Smart Cap is an assistant for the visually impaired that is designed to narrate the description of a scene via pictures from a webcam.
There are about 285 million visually impaired people in the world. They are not able to experience the world the way visually abled people can. Smart Cap aims to provide this missing experience for them by using state-of-the art deep learning techniques from Microsoft Cognitive Services for image classification and tagging.
The Smart Cap aims to bring the world as a narrative to the visually impaired. This narrative is generated by converting the scenes in front of the person to text, which describes the important objects in the scene. Examples of text include “a group of people playing a game of baseball”, “a yellow truck parked next to the car”, or “a bowl of salad on a table”. For the first prototype of the system, one line along with some keywords would be played as audio to the user, but in later versions a detailed description would be added as a feature.

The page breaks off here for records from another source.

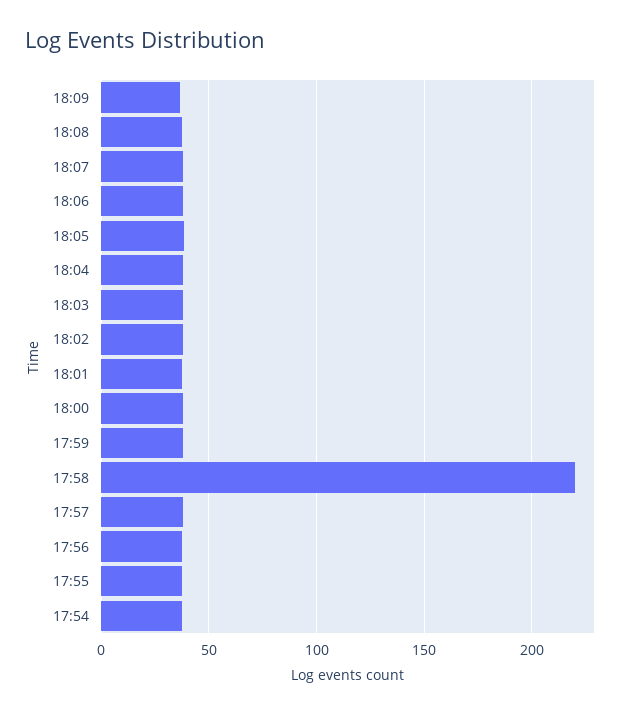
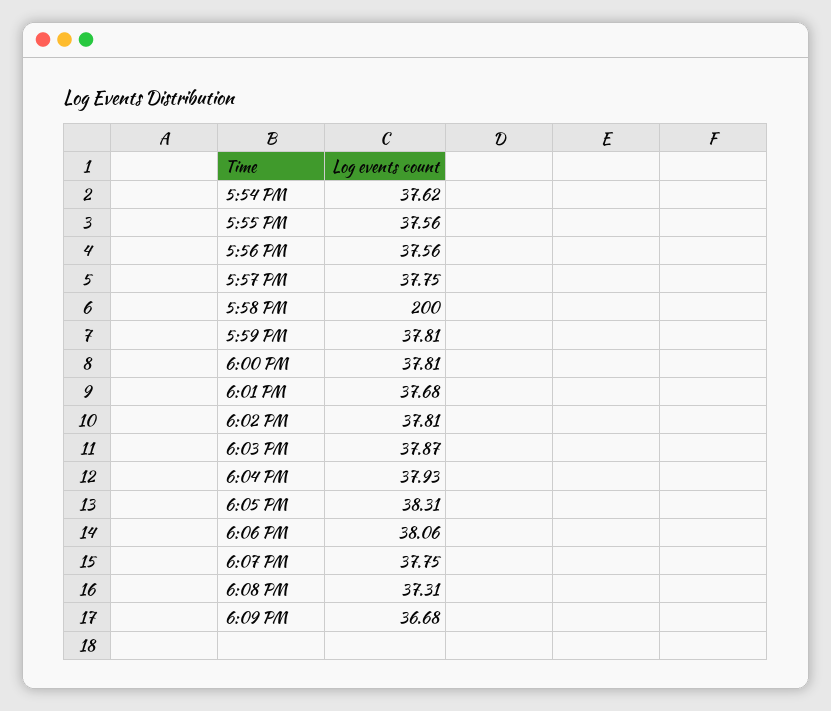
  {
    "18:09": 36.68,
    "18:08": 37.31,
    "18:07": 37.75,
    "18:06": 38.06,
    "18:05": 38.31,
    "18:04": 37.93,
    "18:03": 37.87,
    "18:02": 37.81,
    "18:01": 37.68,
    "18:00": 37.81,
    "17:59": 37.81,
-   "17:58": 220,
+   "17:58": 200,
    "17:57": 37.75,
    "17:56": 37.56,
    "17:55": 37.56,
    "17:54": 37.62
  }

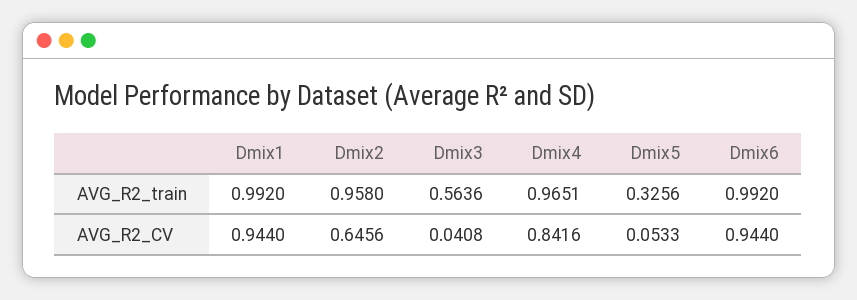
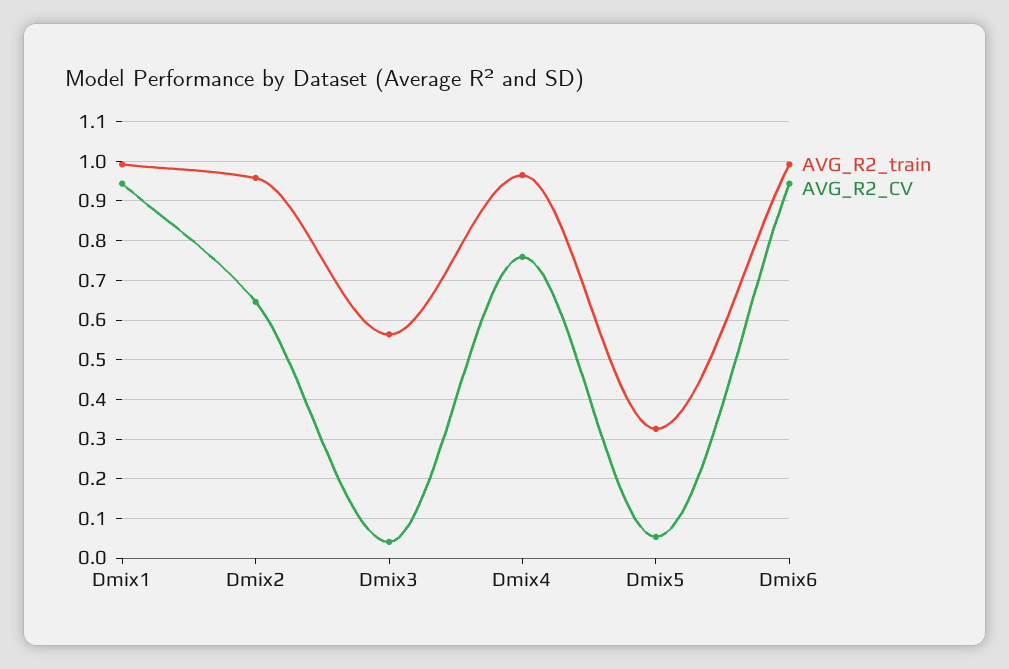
  {
    "AVG_R2_train": {
      "Dmix1": 0.992,
      "Dmix2": 0.958,
      "Dmix3": 0.5636,
      "Dmix4": 0.9651,
      "Dmix5": 0.3256,
      "Dmix6": 0.992
    },
    "AVG_R2_CV": {
      "Dmix1": 0.944,
      "Dmix2": 0.6456,
      "Dmix3": 0.0408,
-     "Dmix4": 0.8416,
+     "Dmix4": 0.76,
      "Dmix5": 0.0533,
      "Dmix6": 0.944
    }
  }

The architecture of the system includes Amazon Alexa, DragonBoard™ 410c, and Microsoft computer vision API’s.
A webcam retrofitted into a regular cap is connected to the DragonBoard410c, which then captures the image from the webcam and sends it to Microsoft API’s for recognition. The response is then inserted in to the DynamoDB database. When the user asks Alexa to describe the scene, the Alexa Skills Kit triggers the Amazon Lambda function to fetch the data from the DynamoDB database. The latest description is then played as an audio response on the Amazon Echo device.